Job item – Counting only lines below that contain the string "APERTURE", give the total as a single number.

Task inputs –
——

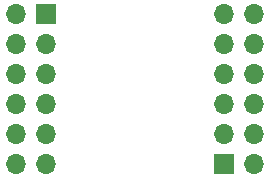
<source format=gbr>
%TF.GenerationSoftware,KiCad,Pcbnew,5.1.9+dfsg1-1~bpo10+1*%
%TF.CreationDate,2022-12-11T19:13:10+01:00*%
%TF.ProjectId,PI2PMODSPI,50493250-4d4f-4445-9350-492e6b696361,rev?*%
%TF.SameCoordinates,Original*%
%TF.FileFunction,Soldermask,Top*%
%TF.FilePolarity,Negative*%
%FSLAX46Y46*%
G04 Gerber Fmt 4.6, Leading zero omitted, Abs format (unit mm)*
G04 Created by KiCad (PCBNEW 5.1.9+dfsg1-1~bpo10+1) date 2022-12-11 19:13:10*
%MOMM*%
%LPD*%
G01*
G04 APERTURE LIST*
%ADD10O,1.700000X1.700000*%
%ADD11R,1.700000X1.700000*%
G04 APERTURE END LIST*
D10*
%TO.C,J2*%
X117540000Y-50000000D03*
X115000000Y-50000000D03*
X117540000Y-52540000D03*
X115000000Y-52540000D03*
X117540000Y-55080000D03*
X115000000Y-55080000D03*
X117540000Y-57620000D03*
X115000000Y-57620000D03*
X117540000Y-60160000D03*
X115000000Y-60160000D03*
X117540000Y-62700000D03*
D11*
X115000000Y-62700000D03*
%TD*%
%TO.C,J1*%
X100000000Y-50000000D03*
D10*
X97460000Y-50000000D03*
X100000000Y-52540000D03*
X97460000Y-52540000D03*
X100000000Y-55080000D03*
X97460000Y-55080000D03*
X100000000Y-57620000D03*
X97460000Y-57620000D03*
X100000000Y-60160000D03*
X97460000Y-60160000D03*
X100000000Y-62700000D03*
X97460000Y-62700000D03*
%TD*%
M02*

</source>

——

Written answer – 2